Mary pointed to a wedding photograph on the mantlepiece.
“Twelve years ago he died,” she said. “Lung cancer. He got diagnosed a week after Lucy’s second birthday.”
“Caring for Harry must have restricted the help you could offer Debbie,” said Luke.
“Don’t you believe it,” said Mary. “My daughter told me she had her own life to lead. I spent as much time in Gorse Hill as I did here and at the hospital.”
“At that stage, did the girls stay overnight with you?” asked Luke.
“Not until after Harry died,” said Mary. “Debbie thought it helped me to have them here. She said she didn’t want me to get lonely. I couldn’t say no. I loved both those girls. Vanessa won’t give me grandchildren, so now it’s only Lucy left. Debbie won’t let her stay here.”
“Debbie’s more protective of her only surviving child,” said Luke. “I suppose you can understand that.”
“It’s a pity she didn’t think that way from the start,” said Mary.
“What did you mean, Mary,” asked Blessing Umeh. “When you said that Debbie had her own life to lead?”
“Where do you think she was when those girls came here?” asked Mary.
“We haven’t spoken to anyone else but you, so far, Mary,” said Luke. “In the original investigation detectives learned that you and Vanessa let the girls stay over now and then. I don’t recall reading why Debbie couldn’t look after them on those occasions.”

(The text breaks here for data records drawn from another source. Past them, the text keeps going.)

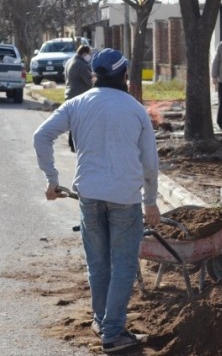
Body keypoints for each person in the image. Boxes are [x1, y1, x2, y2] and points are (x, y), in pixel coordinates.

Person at [33, 48, 160, 353]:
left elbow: (41, 136)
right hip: (124, 199)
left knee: (98, 263)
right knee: (123, 265)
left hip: (89, 196)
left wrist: (52, 180)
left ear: (95, 75)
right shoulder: (134, 108)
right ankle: (113, 333)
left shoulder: (76, 104)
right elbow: (150, 163)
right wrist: (151, 201)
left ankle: (102, 320)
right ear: (123, 75)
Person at [63, 45, 94, 152]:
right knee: (80, 122)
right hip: (79, 96)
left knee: (73, 121)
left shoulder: (70, 61)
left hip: (69, 95)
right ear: (84, 54)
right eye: (89, 54)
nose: (90, 56)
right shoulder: (81, 64)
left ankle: (72, 143)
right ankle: (75, 144)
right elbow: (90, 82)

“Debbie was out enjoying herself. She went to bingo in Greenbridge and met up with people from Dorcan where she worked. They spent the rest of the night in a club somewhere. What time she rolled home; I wouldn’t know. The girls weren’t allowed home until mid-afternoon on Sunday; I know that. My daughter needed to get over her hangover or get rid of any bloke she took home.”